[RFC PATCH v6 29/35] KVM: arm64: Pin the SPE buffer in the host and map it at stage 2

Fri Jan 9 08:29:33 PST 2026

On 14/11/2025 4:07 pm, Alexandru Elisei wrote:
> If the SPU encounters a translation fault when it attempts to write a
> profiling record to memory, it stops profiling and asserts the PMBIRQ
> interrupt.  Interrupts are not delivered instantaneously to the CPU, and
> this creates a profiling blackout window where the profiled CPU executes
> instructions, but no samples are collected.
> 
> This is not desirable, and the SPE driver avoids it by keeping the buffer
> mapped for the entire the profiling session.
> 
> KVM maps memory at stage 2 when the guest accesses it, following a fault on
> a missing stage 2 translation, which means that the problem is present in a
> SPE enabled virtual machine. Worse yet, the blackout windows are
> unpredictable: the guest profiling the same process can during one
> profiling session, not trigger any stage 2 faults (the entire buffer memory
> is already mapped at stage 2), but worst case scenario, during another
> profiling session, trigger stage 2 faults for every record it attempts to
> write (if KVM keeps removing the buffer pages from stage 2), or something
> in between - some records trigger a stage 2 fault, some don't.
> 
> The solution is for KVM to follow what the SPE driver does: keep the buffer
> mapped at stage 2 while ProfilingBufferEnabled() is true.
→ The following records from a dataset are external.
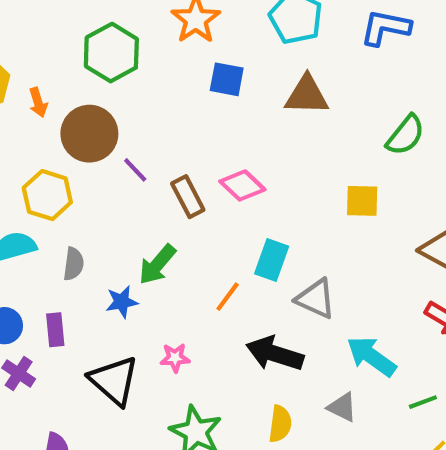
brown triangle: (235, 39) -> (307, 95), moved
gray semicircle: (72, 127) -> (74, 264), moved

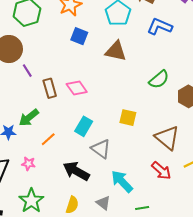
yellow square: (362, 201) -> (128, 118), moved
orange line: (228, 297) -> (48, 139), moved

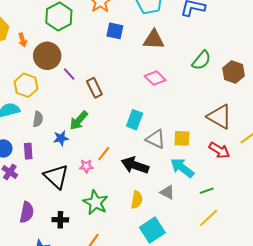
pink diamond: (77, 88) -> (155, 78), moved
yellow square: (128, 118) -> (182, 138), moved
orange line: (48, 139) -> (104, 154), moved

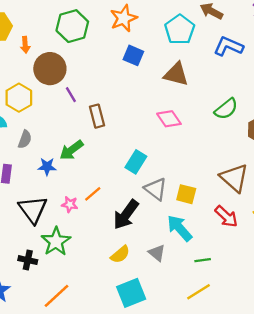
black arrow: (135, 165) -> (126, 215), turned -84
yellow semicircle: (137, 200) -> (120, 254), turned 30
green star: (96, 202) -> (56, 241), moved

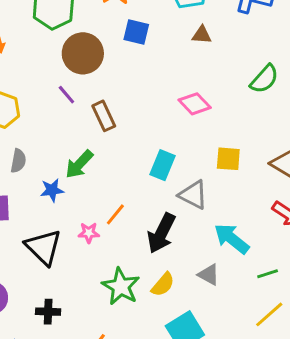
brown circle: (50, 69) -> (83, 53), moved
brown triangle: (176, 74) -> (202, 35), moved, size x0.6
yellow square: (186, 194) -> (228, 159), moved
green star: (56, 241) -> (121, 286), moved

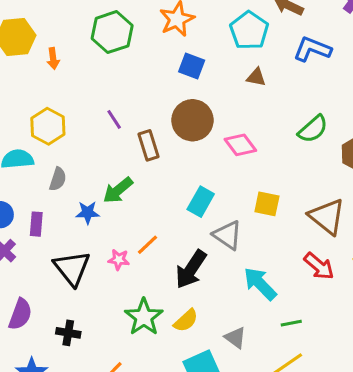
brown circle: (83, 53) -> (192, 120), moved
gray triangle: (209, 275) -> (235, 338), moved

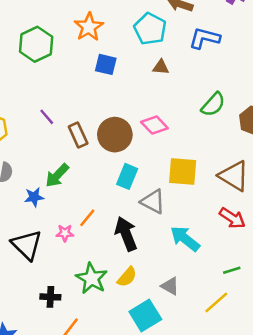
brown circle: (192, 120) -> (115, 135), moved
yellow square: (267, 204) -> (183, 172), size x1.4
black arrow: (191, 269) -> (126, 234), turned 132
green line: (291, 323) -> (232, 270), moved
black cross: (68, 333) -> (50, 297), moved

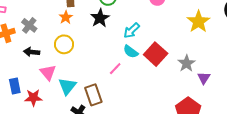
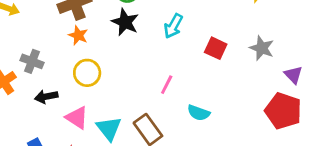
cyan semicircle: (131, 52) -> (199, 113), moved
red square: (156, 54) -> (216, 48), size x0.7
purple triangle: (204, 78) -> (293, 75), moved

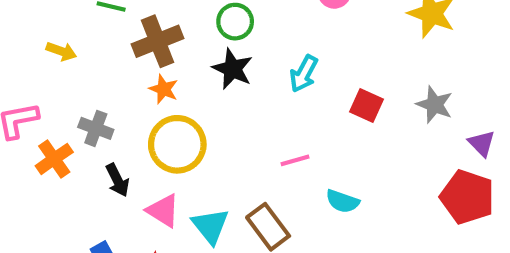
yellow circle: (87, 73) -> (177, 144), size x1.4
pink line: (167, 85) -> (295, 160), turned 48
black arrow: (46, 97) -> (117, 180), turned -105

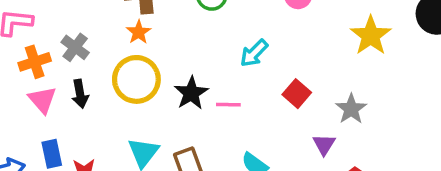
black star: (233, 69) -> (191, 93), moved
purple triangle: (482, 143) -> (324, 144), moved
pink line: (295, 160) -> (228, 105), moved
pink triangle: (163, 211) -> (42, 100), moved

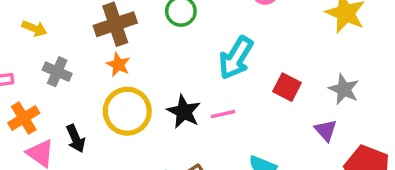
gray cross: (75, 47) -> (57, 72), moved
cyan arrow: (254, 53) -> (236, 58), size x1.4

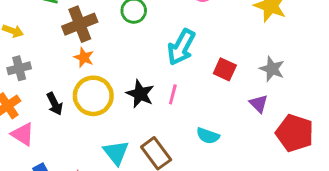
gray cross: (57, 72) -> (19, 68), moved, turned -35
pink line: (223, 114) -> (173, 94), turned -60
black arrow: (76, 138) -> (55, 104), moved

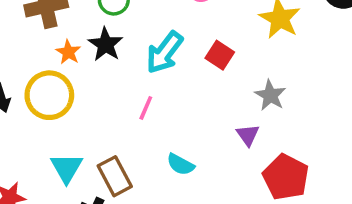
orange star: (84, 57) -> (68, 52), moved
red square: (225, 69) -> (220, 55), moved
black star: (140, 94) -> (106, 44), moved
To accomplish

Hi Alex,

The problem is that the driver enables and disables the buffer every 
time the target process is switched out unless you explicitly ask for 
per-CPU mode. Is there some kind of heuristic you can add to prevent 
pinning and unpinning unless something actually changes?

Otherwise it's basically unusable with normal perf commands and larger 
buffer sizes. Take these basic examples were I've added a filter so no 
SPE data is even recorded:

  $ perf record -e arm_spe/min_latency=1000,event_filter=10/ -m,256M --\
      true

On a kernel with lockep and kmemleak etc this takes 20s to complete. On 
a normal kernel build it still takes 4s.

Much worse is anything more complicated than just 'true' which will have 
more context switching:

$ perf record -e arm_spe/min_latency=1000,event_filter=10/ -m,256M --\
     perf stat true

This takes 3 minutes or 50 seconds to complete (with and without kernel 
debugging features respectively)

For comparison, running these on the host all take less than half a 
second. I measured each pin/unpin taking about 0.2s and the basic 'true' 
example resulting in 100 context switches which adds up to the 20s.

Another interesting stat is that the second example says 'true' ends up 
running at an average clock speed of 4Mhz:

           12683357      cycles   #    0.004 GHz

You also get warnings like this

  rcu: INFO: rcu_preempt detected stalls on CPUs/tasks:
  rcu: 	Tasks blocked on level-0 rcu_node (CPUs 0-0): P53/1:b..l
  rcu: 	(detected by 0, t=6503 jiffies, g=8461, q=43 ncpus=1)
  task:perf            state:R  running task     stack:0     pid:53 
tgid:53    ppid:52     task_flags:0x400000 flags:0x00000008
  Call trace:
   __switch_to+0x1b8/0x2d8 (T)
   __schedule+0x8b4/0x1050
   preempt_schedule_common+0x2c/0xb8
   preempt_schedule+0x30/0x38
   _raw_spin_unlock+0x60/0x70
   finish_fault+0x330/0x408
   do_pte_missing+0x7d4/0x1188
   handle_mm_fault+0x244/0x568
   do_page_fault+0x21c/0x548
   do_translation_fault+0x44/0x68
   do_mem_abort+0x4c/0x100
   el0_da+0x58/0x200
   el0t_64_sync_handler+0xc0/0x130
   el0t_64_sync+0x198/0x1a0

If we can't add a heuristic to keep the buffer pinned, it almost seems 
like the random blackouts would be preferable to pinning being so slow.